Parecendo intuitivo, então, que o delineamento do campo impositivo do ICMS traduz emanação que resulta, primariamente, da própria Constituição Federal, a inclusão do valor dos componentes tarifários na base de cálculo do ICMS deve se operar, por conseguinte e por coerência normativa, na exata medida com que, como parcela do preço, concorrem para a determinação do valor da fatura de telefonia.

 

Diante desse quadro, comportaria aplicação a figura do precedente judicial, que, mercê de timbrar a interpretação dos sistemas do civil law e do common law, consubstancia técnica de aprimoramento da aplicação isonômica do Direito, a recomendar, portanto, que, para casos iguais, soluções iguais (RE 433.896, Min. Cármen Lúcia), ou, a se preferir, ubi eadem ratio ibi eadem legis dispositio.  

 

A ser de outra forma, significa, em última análise, conferir à concessionária irrestrita disposição sobre a própria base de cálculo do ICMS, que, a seu exclusivo critério, poderia promover a migração dos valores das receitas auferidas segundo a maior ou menor carga tributária a que submetidas.

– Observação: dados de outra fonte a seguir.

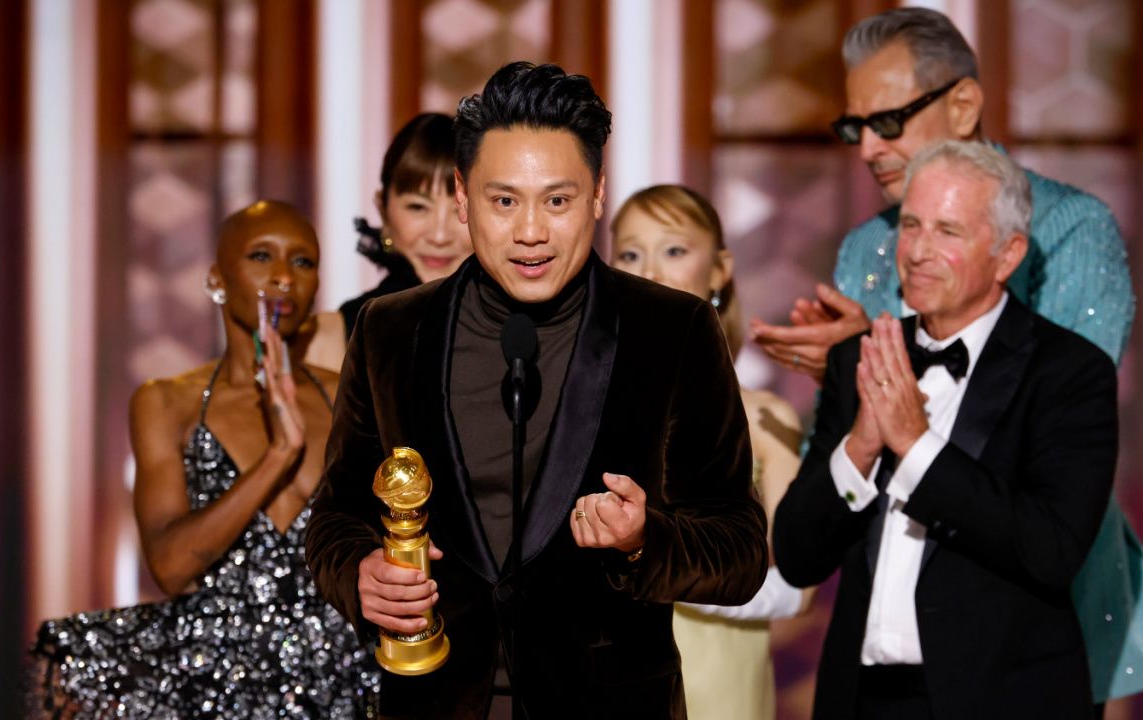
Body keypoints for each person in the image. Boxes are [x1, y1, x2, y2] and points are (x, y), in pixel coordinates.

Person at [305, 62, 768, 719]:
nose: (531, 232)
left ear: (599, 193)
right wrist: (359, 575)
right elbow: (335, 516)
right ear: (463, 197)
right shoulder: (390, 330)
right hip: (432, 699)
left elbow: (741, 552)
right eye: (504, 201)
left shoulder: (674, 330)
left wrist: (646, 540)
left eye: (558, 200)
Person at [751, 7, 1143, 705]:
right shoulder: (868, 243)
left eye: (886, 121)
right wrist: (857, 375)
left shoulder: (1072, 228)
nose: (866, 148)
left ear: (963, 104)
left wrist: (906, 424)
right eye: (852, 127)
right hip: (881, 638)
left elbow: (1057, 435)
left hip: (1021, 621)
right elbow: (815, 520)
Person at [775, 140, 1118, 719]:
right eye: (911, 225)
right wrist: (860, 445)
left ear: (1007, 255)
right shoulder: (857, 360)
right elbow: (797, 555)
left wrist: (916, 447)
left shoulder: (1070, 373)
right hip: (861, 702)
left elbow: (1052, 549)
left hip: (1002, 701)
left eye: (948, 232)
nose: (917, 251)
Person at [27, 201, 380, 718]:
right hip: (217, 674)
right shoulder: (168, 402)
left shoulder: (349, 396)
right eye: (262, 256)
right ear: (217, 278)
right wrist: (280, 455)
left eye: (303, 263)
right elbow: (169, 567)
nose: (284, 276)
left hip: (346, 671)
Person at [611, 184, 810, 720]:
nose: (649, 271)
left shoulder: (766, 419)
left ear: (720, 269)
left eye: (674, 250)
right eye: (630, 253)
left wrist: (654, 562)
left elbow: (795, 590)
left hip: (719, 691)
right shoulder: (578, 409)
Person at [303, 113, 473, 370]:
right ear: (383, 209)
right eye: (418, 207)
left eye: (460, 209)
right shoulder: (331, 338)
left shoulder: (522, 329)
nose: (439, 236)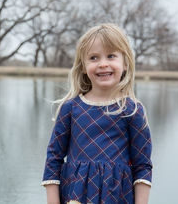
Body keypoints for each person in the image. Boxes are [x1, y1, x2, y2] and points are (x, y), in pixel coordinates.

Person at [41, 23, 152, 204]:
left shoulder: (132, 111)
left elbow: (142, 166)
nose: (103, 64)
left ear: (125, 63)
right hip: (74, 198)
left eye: (111, 56)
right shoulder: (71, 109)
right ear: (83, 66)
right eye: (93, 57)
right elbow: (53, 159)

Estima-se, então, que a solução da matéria de fundo reclama pela distinção formulada pela teoria geral do direito entre o antecedente e o consequente da norma e por adequada compreensão do modelo das condições de formação das tarifas de telecomunicações, para, a partir daí, proceder-se ao exame crítico das premissas teóricas que têm presidido os julgamentos da matéria.